La question du jour :

Doit-il y avoir des "contreparties" aux aides sociales ?




Doit-il y avoir des "contreparties" aux aides sociales ?
La CAF de Gironde (photo d'illustration).

Orange avec AFP-Services, publié le samedi 16 février 2019 à 07h00

Dans le Haut-Rhin, le Conseil départemental avait décidé de conditionner le versement du RSA à 7 heures hebdomadaires de bénévolat.

Le Premier ministre Édouard Philippe s'est dit favorable à un débat sur la mise en place de "contreparties" aux aides sociales en France.

"Moi, ma conviction personnelle c'est que compte tenu de l'importance de nos mécanismes de solidarité, compte tenu de nos finances publiques, compte tenu de la situation d'un pays qui est en croissance mais qui reste avec un taux de chômage élevé, il faut que l'on regarde ce qu'on peut réfléchir avec nos concitoyens comme contrepartie au versement obligatoire", a déclaré le chef du gouvernement, reconnaissant de lui-même "un sujet explosif".



Le Premier ministre participait vendredi 15 février, dans le cadre du "grand débat", à une réunion avec des élus locaux et des dirigeants de PME à Plomordiern, un petit bourg du Finistère.
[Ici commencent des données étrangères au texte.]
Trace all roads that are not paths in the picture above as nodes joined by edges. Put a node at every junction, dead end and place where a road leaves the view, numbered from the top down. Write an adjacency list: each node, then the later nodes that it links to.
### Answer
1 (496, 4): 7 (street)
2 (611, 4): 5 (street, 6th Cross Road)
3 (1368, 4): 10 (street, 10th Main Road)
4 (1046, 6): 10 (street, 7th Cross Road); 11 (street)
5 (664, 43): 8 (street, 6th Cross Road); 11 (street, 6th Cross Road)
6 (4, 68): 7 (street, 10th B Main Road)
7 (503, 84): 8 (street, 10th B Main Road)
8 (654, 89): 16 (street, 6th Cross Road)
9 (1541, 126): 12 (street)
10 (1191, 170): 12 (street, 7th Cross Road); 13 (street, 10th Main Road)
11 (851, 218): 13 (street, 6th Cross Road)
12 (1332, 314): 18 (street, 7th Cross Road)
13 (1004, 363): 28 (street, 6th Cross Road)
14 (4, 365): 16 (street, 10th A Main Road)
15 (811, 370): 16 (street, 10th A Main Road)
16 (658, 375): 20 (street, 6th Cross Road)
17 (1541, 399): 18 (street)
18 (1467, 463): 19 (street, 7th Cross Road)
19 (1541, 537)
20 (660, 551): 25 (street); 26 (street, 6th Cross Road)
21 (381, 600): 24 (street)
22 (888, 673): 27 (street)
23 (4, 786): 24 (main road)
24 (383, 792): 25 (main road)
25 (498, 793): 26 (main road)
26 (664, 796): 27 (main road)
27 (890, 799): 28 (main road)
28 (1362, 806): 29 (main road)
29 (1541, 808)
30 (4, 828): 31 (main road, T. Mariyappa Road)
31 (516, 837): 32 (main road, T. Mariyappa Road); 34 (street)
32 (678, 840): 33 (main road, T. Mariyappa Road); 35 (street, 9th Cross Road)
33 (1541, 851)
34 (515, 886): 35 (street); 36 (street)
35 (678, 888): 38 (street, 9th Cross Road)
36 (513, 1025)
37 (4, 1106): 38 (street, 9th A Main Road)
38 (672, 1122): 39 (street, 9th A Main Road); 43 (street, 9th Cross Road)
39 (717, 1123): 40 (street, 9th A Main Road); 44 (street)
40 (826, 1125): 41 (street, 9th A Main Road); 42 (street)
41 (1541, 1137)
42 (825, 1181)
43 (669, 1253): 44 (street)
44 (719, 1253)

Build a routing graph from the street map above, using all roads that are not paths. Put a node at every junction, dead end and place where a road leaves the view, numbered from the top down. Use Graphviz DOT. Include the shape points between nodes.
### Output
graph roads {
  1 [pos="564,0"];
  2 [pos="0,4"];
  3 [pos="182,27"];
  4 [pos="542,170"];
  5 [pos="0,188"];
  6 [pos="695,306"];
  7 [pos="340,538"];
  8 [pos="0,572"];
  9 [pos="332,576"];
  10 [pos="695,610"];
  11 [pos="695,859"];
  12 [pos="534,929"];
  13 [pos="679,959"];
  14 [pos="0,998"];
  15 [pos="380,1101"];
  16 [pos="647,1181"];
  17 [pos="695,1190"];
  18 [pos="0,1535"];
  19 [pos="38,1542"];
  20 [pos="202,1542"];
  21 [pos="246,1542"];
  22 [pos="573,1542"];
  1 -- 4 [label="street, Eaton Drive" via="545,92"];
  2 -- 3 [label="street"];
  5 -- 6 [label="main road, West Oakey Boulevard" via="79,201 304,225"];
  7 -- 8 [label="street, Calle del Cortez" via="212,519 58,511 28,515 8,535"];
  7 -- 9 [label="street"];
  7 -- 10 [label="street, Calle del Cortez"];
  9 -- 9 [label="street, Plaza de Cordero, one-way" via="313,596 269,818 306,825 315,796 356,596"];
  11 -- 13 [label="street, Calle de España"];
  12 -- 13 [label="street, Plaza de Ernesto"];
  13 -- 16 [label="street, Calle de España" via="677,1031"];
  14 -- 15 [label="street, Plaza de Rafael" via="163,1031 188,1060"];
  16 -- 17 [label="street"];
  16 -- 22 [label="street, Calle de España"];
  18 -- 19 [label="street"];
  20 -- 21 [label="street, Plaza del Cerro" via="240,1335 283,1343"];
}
Il a été interrogé à de nombreuses reprises sur les difficultés de recrutement, des cas de refus de CDI ou sur l'incitation financière jugée trop faible à travailler.

Des activités d'intérêt général en contrepartie ?

"C'est indispensable d'avoir des mécanismes de solidarité pour ceux qui sont dans la difficulté, il ne s'agit pas de revenir en arrière, il s'agit de s'interroger sur 'est-ce que cette solidarité elle peut s'accompagner de contreparties, d'activités, d'activités d'intérêt général ?'", a déclaré Édouard Philippe.

"Qu'est-ce qu'on demande à ceux qui bénéficient de la solidarité, est-ce qu'on demande quelque chose, et si oui, quoi ? A mon sens c'est une vraie belle question politique, c'est pas de la mécanique, c'est pas de la tuyauterie", a-t-il estimé.

Édouard Philippe a rappelé l'initiative polémique du conseil départemental du Haut-Rhin, qui demandait aux allocataires du RSA de faire sept heures de bénévolat par semaine au risque de se voir privés de l'allocation.

Quant aux difficultés de recrutement malgré un taux de chômage officiel qui reste proche des 9%, Édouard Philippe a évoqué un "énorme problème" qui est "très inquiétant pour la suite". 

"C'est un vrai scandale français d'une certaine façon, une spécificité dont on se passerait bien et il faut qu'on la règle", a-t-il plaidé, alors que syndicats et patronats ont jusqu'à la fin février pour parvenir à un accord sur une réforme de l'assurance-chômage.